• [TEXT EXTRACT]:
○ ○ ○ ○ ○ ○ ○

Model stuck at high loss value after the first epochs

Nidhal_Baccouri · December 3, 2019, 7:32am

Hi I’m confused, I’m using pytorch for my project but my Model is not learning well. the loss start with a very high value (40000), then after the first 5-10 epochs the loss decrease rapidly to 6000-7000 and then it stuck there, no matter what I make. I tried even to change to skorch instead of pytorch so that I can use cross validation functionality but that also didn’t help. I tried different optimizers and added layers and neurons to the network but that didn’t help, it stuck at 6000 which is a very high loss value. I’m doing regression here, I have 10 features and I’m trying to predict one continuous value. that should be easy to do that’s why it is confusing me more.

○ ○ ○ ○ ○ ○ ○

• [RECORDED INFORMATION]:
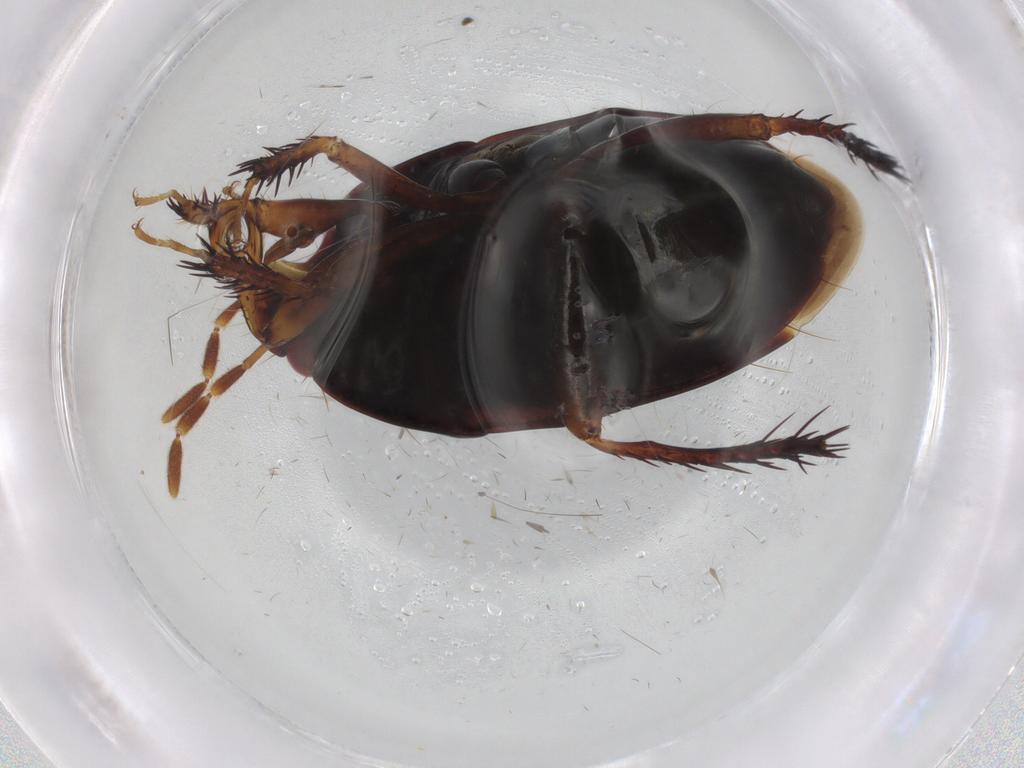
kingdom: Animalia
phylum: Arthropoda
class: Insecta
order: Hemiptera
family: Cydnidae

○ ○ ○ ○ ○ ○ ○

• [GIVEN PROBLEM]:
Reproduce the section of the forum post on the stuck training loss that runs from "Nidhal_Baccouri · December" up to and including "confusing me more.", word for word.

• [WRITTEN SOLUTION]:
Nidhal_Baccouri · December 3, 2019, 7:32am

Hi I’m confused, I’m using pytorch for my project but my Model is not learning well. the loss start with a very high value (40000), then after the first 5-10 epochs the loss decrease rapidly to 6000-7000 and then it stuck there, no matter what I make. I tried even to change to skorch instead of pytorch so that I can use cross validation functionality but that also didn’t help. I tried different optimizers and added layers and neurons to the network but that didn’t help, it stuck at 6000 which is a very high loss value. I’m doing regression here, I have 10 features and I’m trying to predict one continuous value. that should be easy to do that’s why it is confusing me more.